«Avez-vous déjà rêvé que vous étiez seul au milieu d’une rafale de gens vous regardant en riant aux éclats?» Eh bien, c’est ce qui m’arrivait presque à chaque jour depuis que j’étais tout petit.
Tout avait commencé plus précisément lors de mon entrée au secondaire. J’avais tout de suite su que j’allais être la risée de toute l’école. Dès mon premier cours, la plupart des élèves de ma classe étaient devenus mes pires adversaires. Le soir, après l’école, ils me donnaient rendez-vous derrière l’école dans la cour de récréation et me ridiculisaient. La plupart du temps, ils m’amenaient dans un coin et me battaient tour à tour comme une pauvre bête. Je ne résistais pas longtemps et je déguerpissais, honteux de rage.
Après cette terrible humiliation, je rentrais à la maison en faisant mine de rien, mais ma mère remarquait bien que mon comportement changeait. Elle se mit donc à se poser de sérieuses questions à mon sujet. Un jour, elle osa m’en parler, mais je ne lui racontai rien. De toute façon, c’était de ma faute si je me faisais battre, non? J’étais un adversaire piteux. Avoir été un peu plus intelligent, peut-être aurais-je trouvé le moyen de me sortir de ce mauvais pas? Ce n’était malheureusement pas mon cas. Ils finiraient bien tous par m’oublier, du moins, je l’espérais.
Des mois passèrent et ma situation n’avait toujours pas changé. Miraculeusement, un jour, je fis un rêve, un rêve fantastique. Mes ennemis étaient tous par terre et je les dominais entièrement. Ils avaient tous l’air minable et je m’en réjouissais! Est-ce que c’était l’image qu’ils voyaient de moi en temps réel? Je réalisai, ce jour-là, à quel point j’étais un adversaire faible et facile à vaincre. Je ne pouvais plus accepter cette pauvre image de moi. Tout ce qu’il me manquait, c’était un peu de confiance en moi et, désormais, j’allais en avoir. J’allais les affronter ces manipulateurs et j’allais tous les battre!

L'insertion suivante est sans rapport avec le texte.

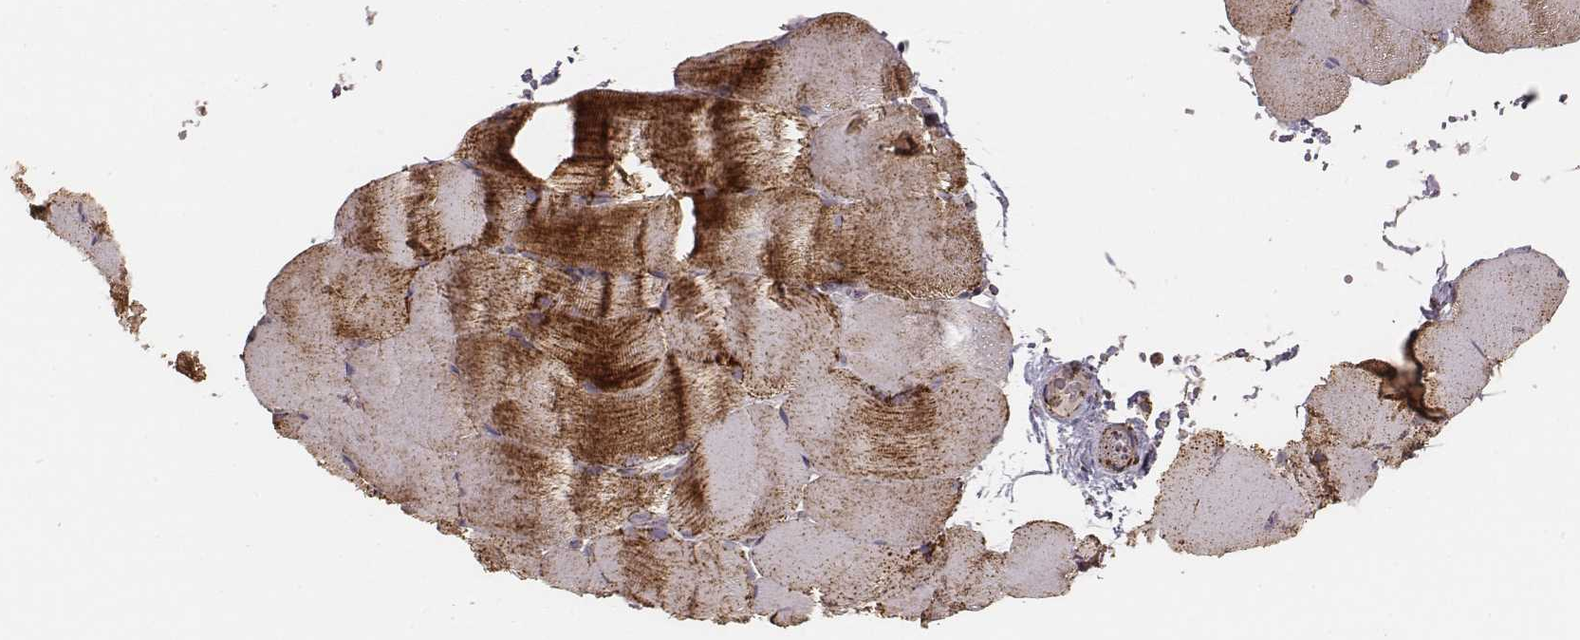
{"staining": {"intensity": "moderate", "quantity": "25%-75%", "location": "cytoplasmic/membranous"}, "tissue": "skeletal muscle", "cell_type": "Myocytes", "image_type": "normal", "snomed": [{"axis": "morphology", "description": "Normal tissue, NOS"}, {"axis": "topography", "description": "Skeletal muscle"}], "caption": "The immunohistochemical stain highlights moderate cytoplasmic/membranous staining in myocytes of unremarkable skeletal muscle.", "gene": "CS", "patient": {"sex": "female", "age": 37}}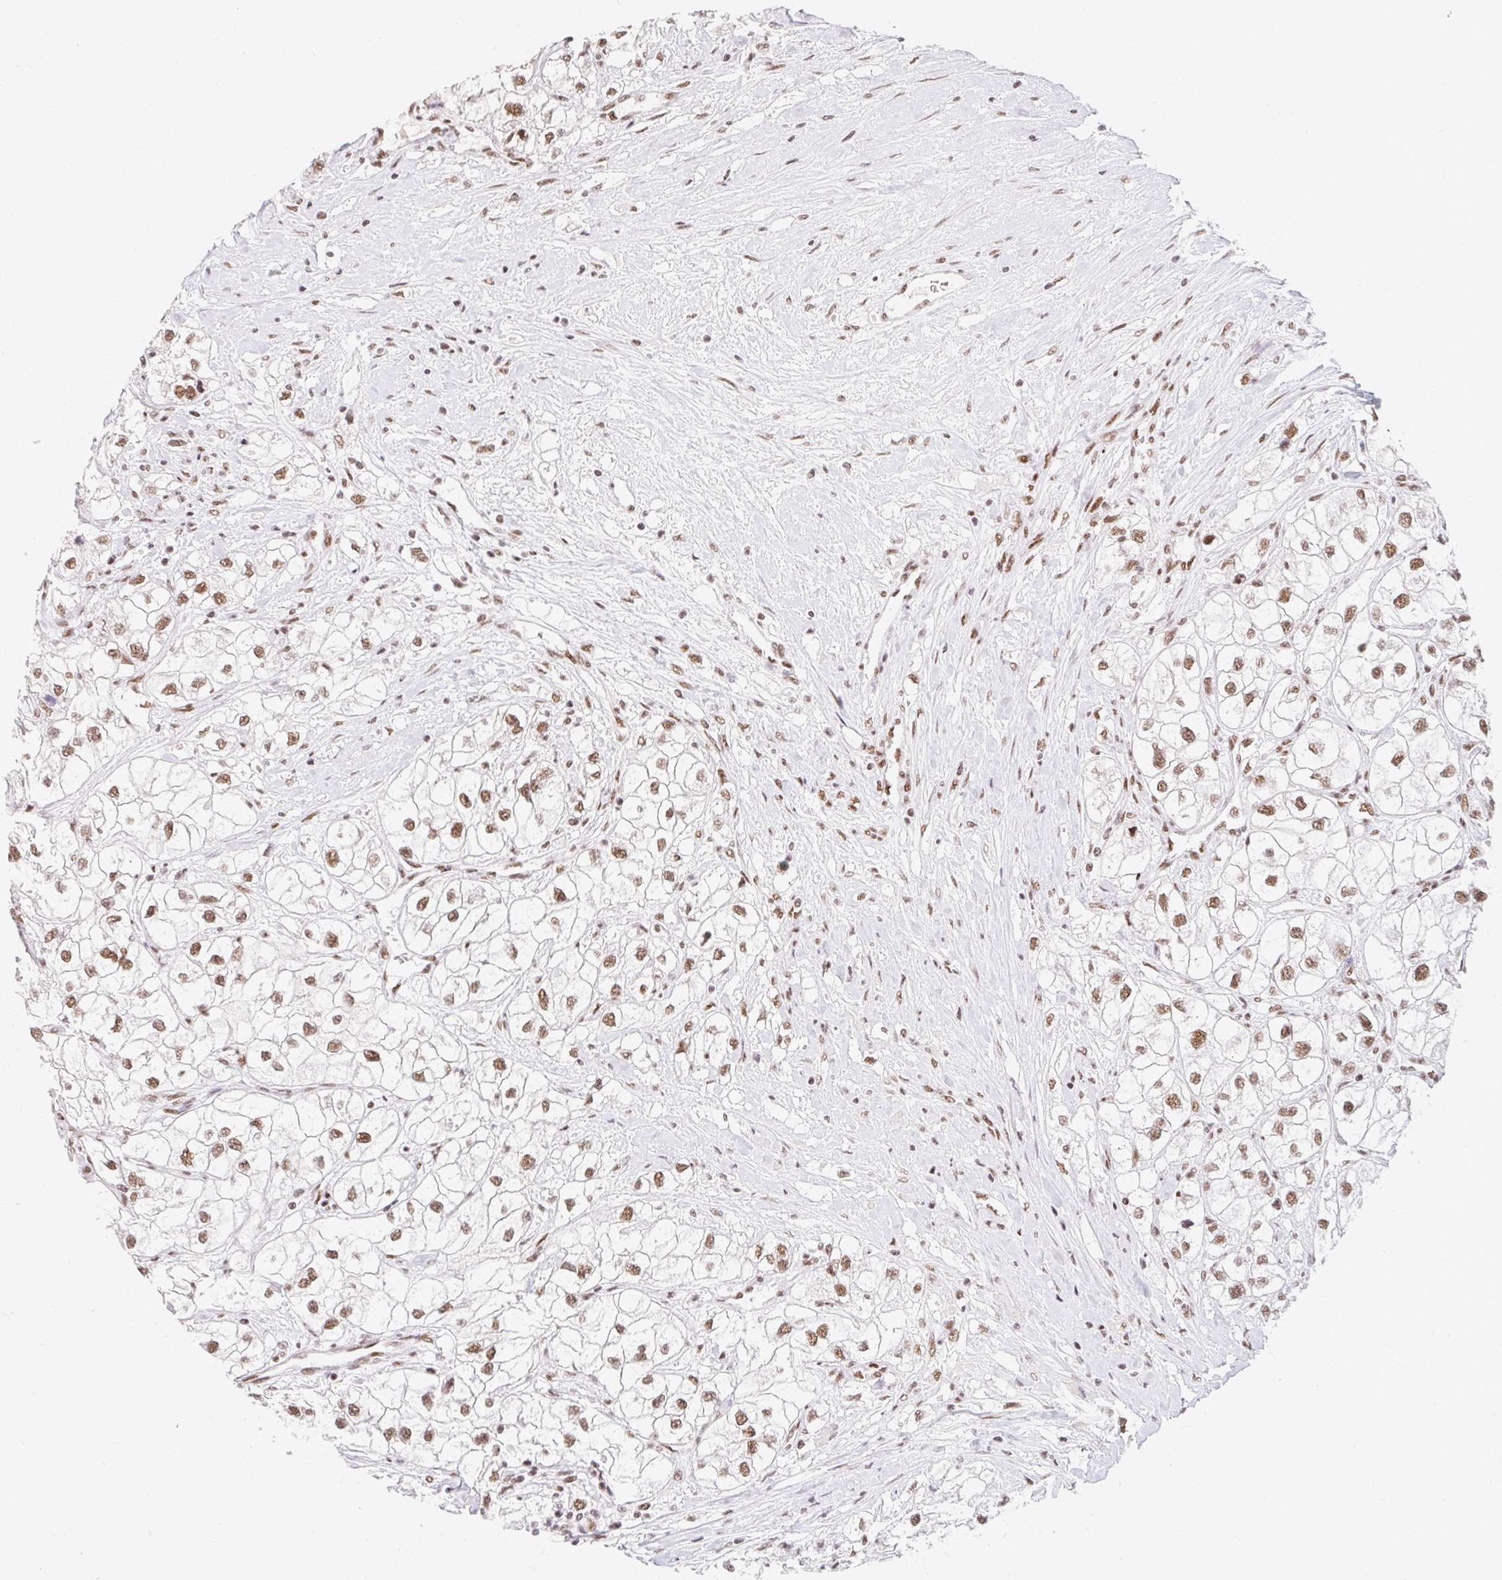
{"staining": {"intensity": "moderate", "quantity": ">75%", "location": "nuclear"}, "tissue": "renal cancer", "cell_type": "Tumor cells", "image_type": "cancer", "snomed": [{"axis": "morphology", "description": "Adenocarcinoma, NOS"}, {"axis": "topography", "description": "Kidney"}], "caption": "This is a photomicrograph of immunohistochemistry (IHC) staining of renal cancer (adenocarcinoma), which shows moderate positivity in the nuclear of tumor cells.", "gene": "SRSF10", "patient": {"sex": "male", "age": 59}}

Je me mis à m’entraîner chaque soir, sept jours sur sept. Je devenais meilleur de jour en jour et je crois même que j’étais rendu invincible. J’étais finalement prêt, j’allais achever tous ceux qui m’avaient fait souffrir de honte trop longtemps. Un jeudi soir, après l’école, ma vengeance allait avoir lieu. Mes ennemis m’attendaient déjà derrière l’école selon à leur habitude. Cette fois, il y aurait encore une défaite, mais ce ne serait certainement pas la mienne. Plus je m’approchais du lieu du combat, plus je sentais leur désir de m’anéantir. Le plus gros et costaud de leur groupe s’avança vers moi, l’air songeur, se demandant de quelle façon il allait commencer son massacre cette fois-ci. Je ne lui laissai aucun temps de répit, je sortis toutes mes tactiques et le battis fièrement. Les autres y passèrent tour à tour sans aucune pitié de ma part.
Je venais de mettre fin à toutes ces années de souffrance. Et dire que j’avais failli ruiner toute ma jeunesse pour un stupide jeu de cartes!